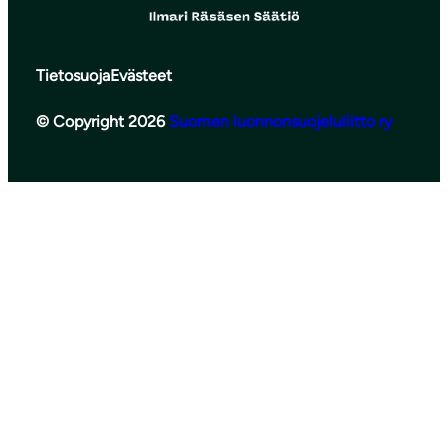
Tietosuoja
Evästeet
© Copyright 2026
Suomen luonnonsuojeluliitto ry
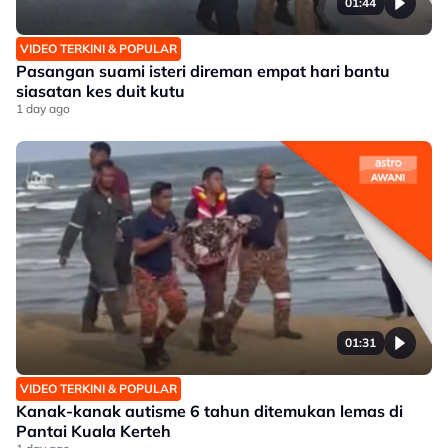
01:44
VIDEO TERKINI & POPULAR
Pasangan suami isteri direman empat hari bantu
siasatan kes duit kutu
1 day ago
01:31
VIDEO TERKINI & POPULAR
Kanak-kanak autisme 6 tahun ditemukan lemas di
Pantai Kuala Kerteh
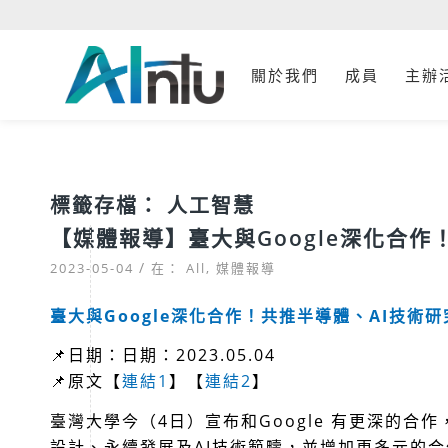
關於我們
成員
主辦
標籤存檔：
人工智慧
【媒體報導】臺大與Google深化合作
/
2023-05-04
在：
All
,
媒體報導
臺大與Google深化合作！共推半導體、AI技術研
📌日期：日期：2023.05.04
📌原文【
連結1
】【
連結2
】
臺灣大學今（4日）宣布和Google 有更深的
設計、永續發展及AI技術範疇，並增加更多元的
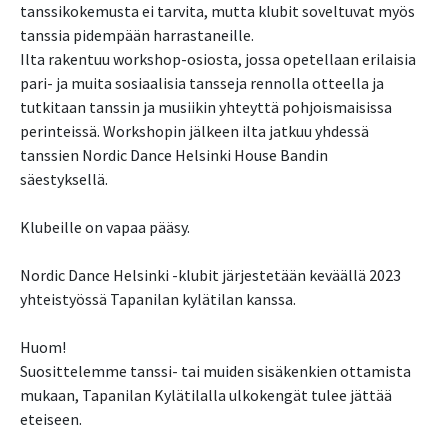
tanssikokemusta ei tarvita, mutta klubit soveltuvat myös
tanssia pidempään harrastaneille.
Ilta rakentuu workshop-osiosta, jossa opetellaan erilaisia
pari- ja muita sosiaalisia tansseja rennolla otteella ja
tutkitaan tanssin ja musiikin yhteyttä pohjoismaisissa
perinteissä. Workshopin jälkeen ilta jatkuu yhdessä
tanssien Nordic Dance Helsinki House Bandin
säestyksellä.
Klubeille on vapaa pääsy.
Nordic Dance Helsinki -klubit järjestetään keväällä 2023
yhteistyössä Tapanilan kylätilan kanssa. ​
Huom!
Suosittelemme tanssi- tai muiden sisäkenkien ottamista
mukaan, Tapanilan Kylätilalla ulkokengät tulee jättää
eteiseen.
☆ ☆ ☆ ☆
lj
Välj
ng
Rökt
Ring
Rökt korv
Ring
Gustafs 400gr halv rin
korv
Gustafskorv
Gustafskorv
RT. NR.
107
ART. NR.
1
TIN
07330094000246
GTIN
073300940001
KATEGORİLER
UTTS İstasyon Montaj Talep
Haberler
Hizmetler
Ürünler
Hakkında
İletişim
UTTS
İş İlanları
☆ ☆ ☆ ☆
Scan the entries above for the line containing "KATEGORİLER", and copy it and all lines after it exactly, down to and including the line containing "İş İlanları".

KATEGORİLER
UTTS İstasyon Montaj Talep
Haberler
Hizmetler
Ürünler
Hakkında
İletişim
UTTS
İş İlanları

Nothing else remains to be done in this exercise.